Certaines pratiques peuvent être questionnables. D’autres méritent probablement d'être placées sous la loupe de certains filtres tels l'évolution vers une société plus paritaire, la revendication de la gente féminine pour un traitement égalitaire et son désir de jouir et de faire preuve d'une plus grande indépendance. Il n'en demeure pas moins vrai, cependant, que la gent masculine continue d'avoir la louable et légitime tâche de faire preuve de courtoisie, de galanterie et d'élégance dans ses interactions avec les femmes. Cette tâche est d’autant plus un impératif quand on a l’héritage de prendre naissance dans un pays, ou plus précisément dans une ville connue pendant longtemps pour la galanterie sans pareille de sa gent masculine. C’est d’ailleurs fort d’un tel héritage que, dans mon exil forcé, je me permets de rêver et de me faire une représentation autre de la réalité qu’on me dit être désormais celle de notre belle ville des Cayes.

Je rêve donc d'une ville des Cayes où la renaissance de la galanterie de sa gent masculine constitue un des vecteurs lui redonnant sa splendeur d'antan. Je rêve d'une ville des Cayes où le respect et la déférence envers les femmes supplantent le machisme sous toutes ses formes, déclarées ou non. Je rêve d'une ville des Cayes où les hommes en général et la jeunesse en particulier se révoltent et tiennent tête à tout individu qui, dans ses propos et gestes, essaie de rabaisser la femme et de l'abêtir. Je rêve d’une ville des Cayes où sont mis au ban les fils de la ville ou ceux qui s’y sont installés et qui, faisant fi des valeurs propres à cette ville, se permettent d’afficher des comportements qui ne font point honneur à sa grande renommée d’antan. 

Je rêve d’une ville des Cayes où l’instruction et l’éducation regagnent leurs lettres de noblesse et leur place de prédilection dans la liste de ce qui mérite d’être recherché même au prix de nombreux et grands sacrifices.
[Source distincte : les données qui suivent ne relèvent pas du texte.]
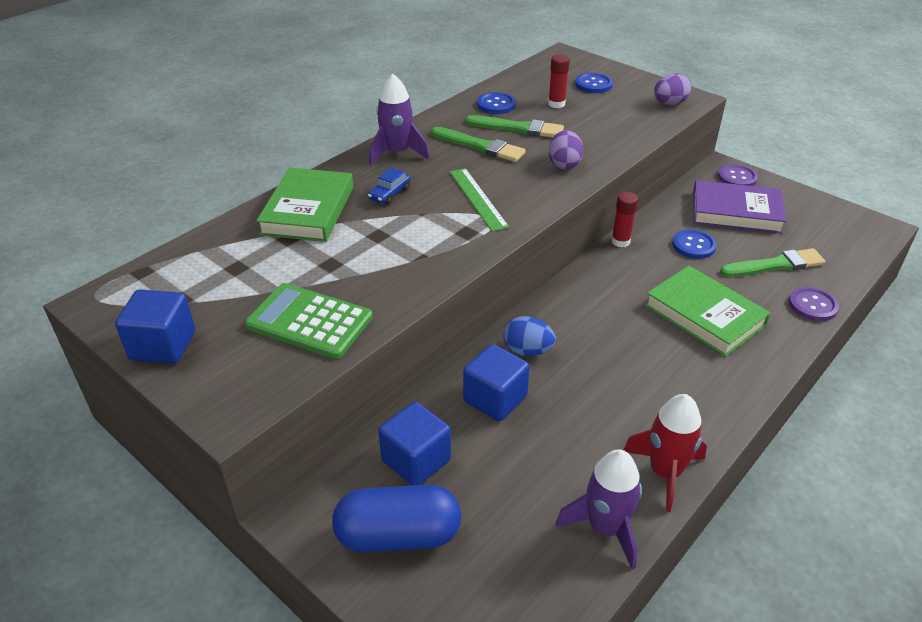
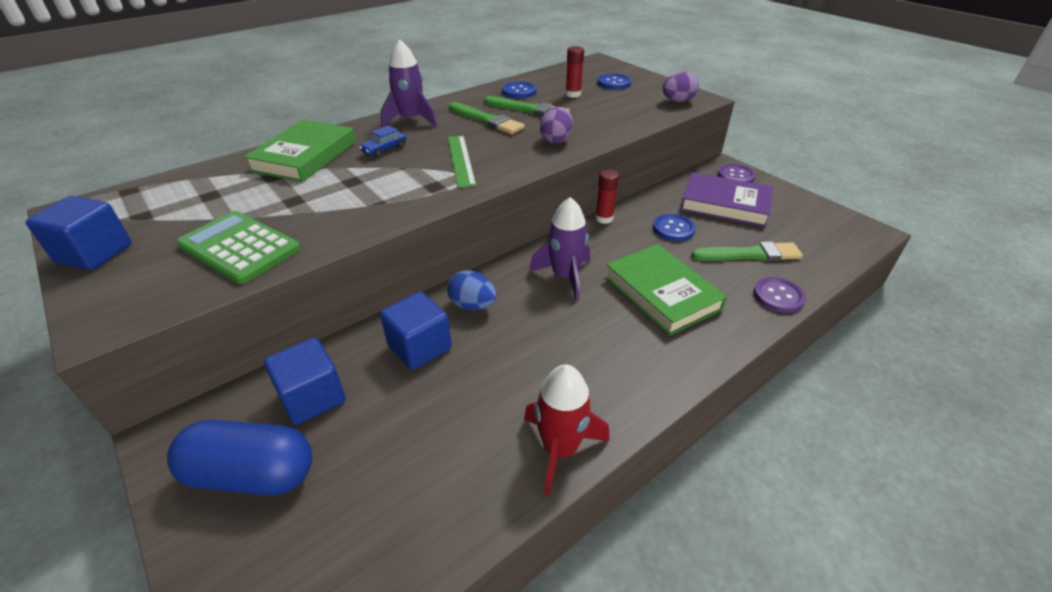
camera: 10 degrees right, 0 degrees up
purple rocket [556,449,642,570] -> purple rocket moved to [529,197,590,301]

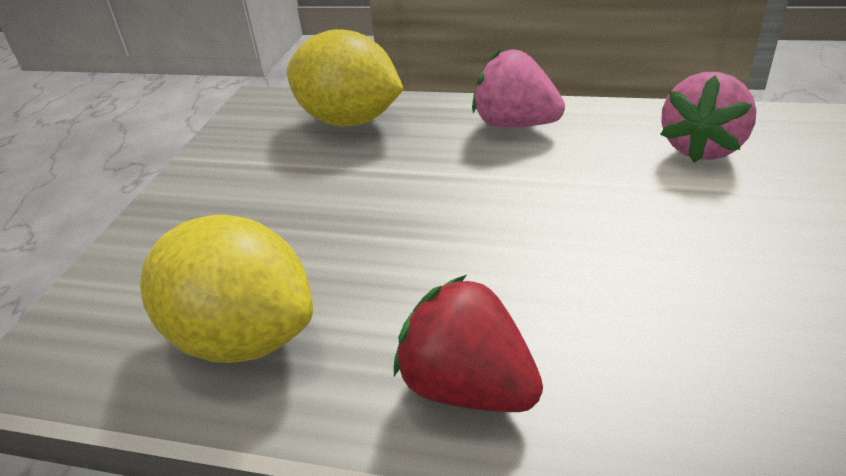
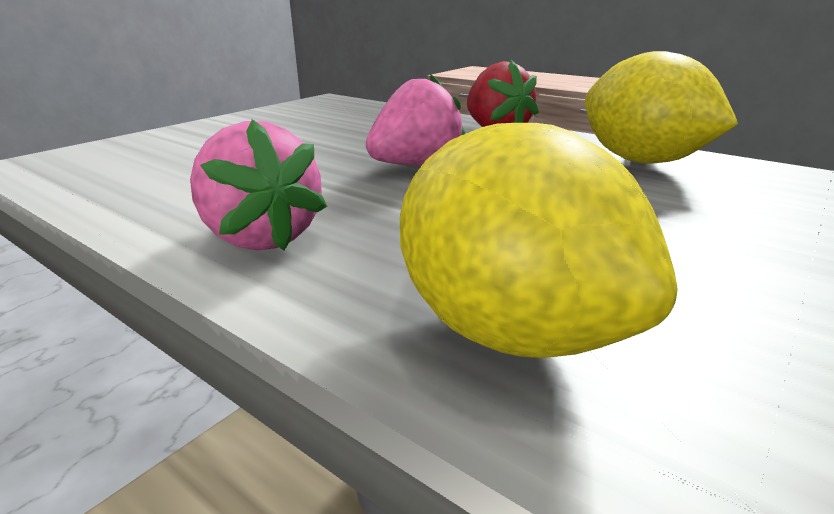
camera: 160 degrees left, 10 degrees down
pink strawberry [660,72,757,163] -> pink strawberry moved to [366,74,465,165]

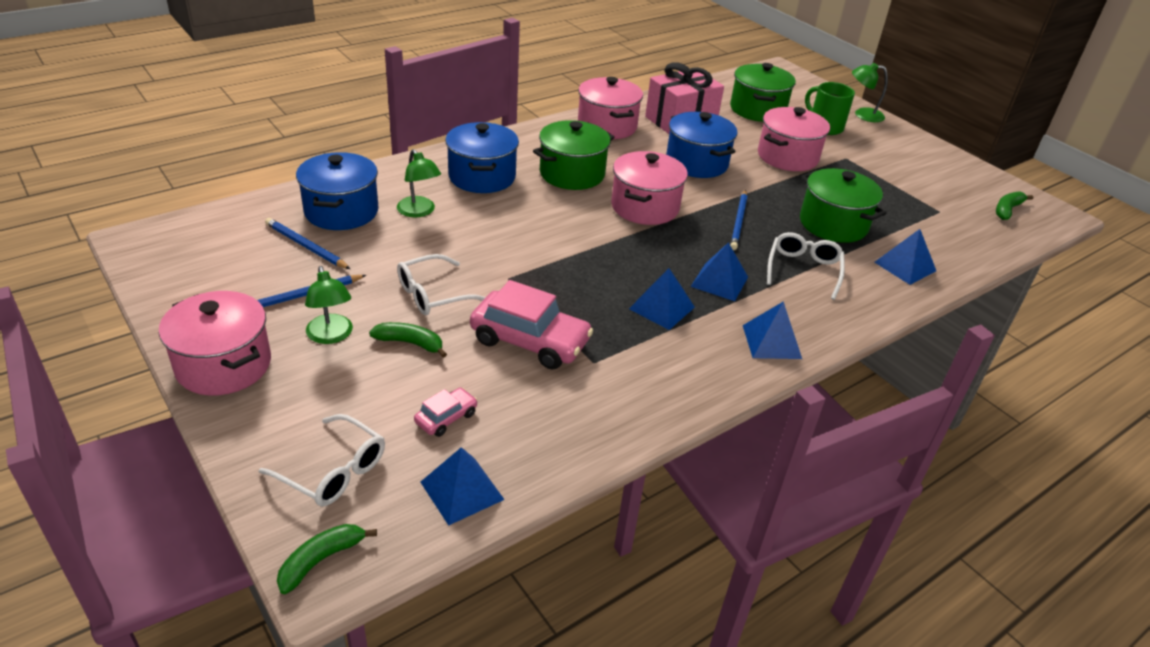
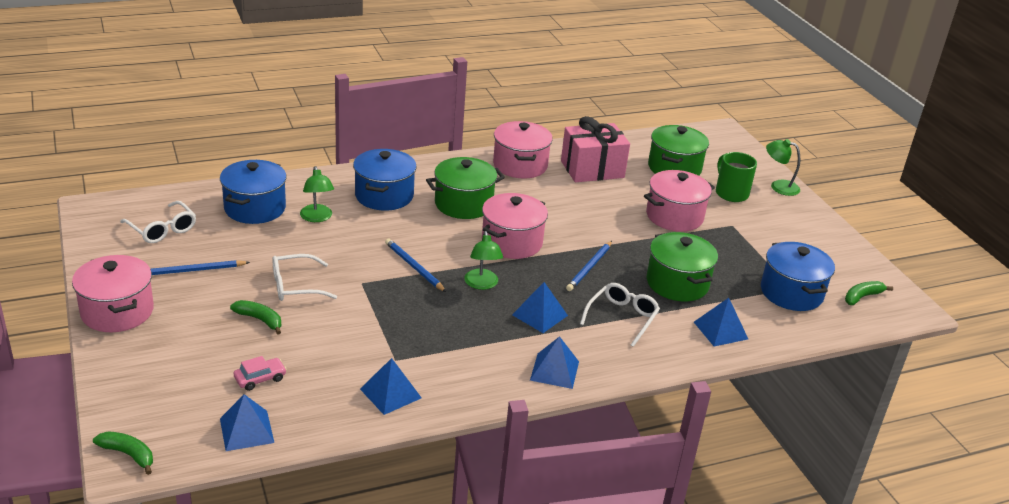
camera: 15 degrees right, 5 degrees down
white glasses [259,414,385,506] -> white glasses moved to [120,201,196,243]
blue pencil [265,218,350,269] -> blue pencil moved to [385,239,446,292]
green banana [277,524,377,594] -> green banana turned 60 degrees clockwise [93,431,153,475]
green lamp [305,266,353,344] -> green lamp moved to [464,231,503,290]
pink car [470,280,593,370] -> none
blue pyramid [629,268,695,330] -> blue pyramid moved to [360,358,422,415]
blue pot [666,112,738,178] -> blue pot moved to [761,242,835,311]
Je rêve d'une ville des Cayes où les femmes, les jeunes filles se ressaisissent, reconnaissent leur vraie valeur, et ne se laissent ni tenter ni séduire par ces incultes qui n'ont de voix que celle de leurs billets verts.  Je rêve d'une ville des Cayes qui, sans tomber dans le snobisme, encourage une culture de l'élégance, une culture de l'excellence, et rejette systématiquement la médiocrité, l'arrogance et l'ignorance. 

Je rêve d’un vent nouveau pouvant souffler sur notre pays, sur notre belle région côtière du Sud et sur sa métropole.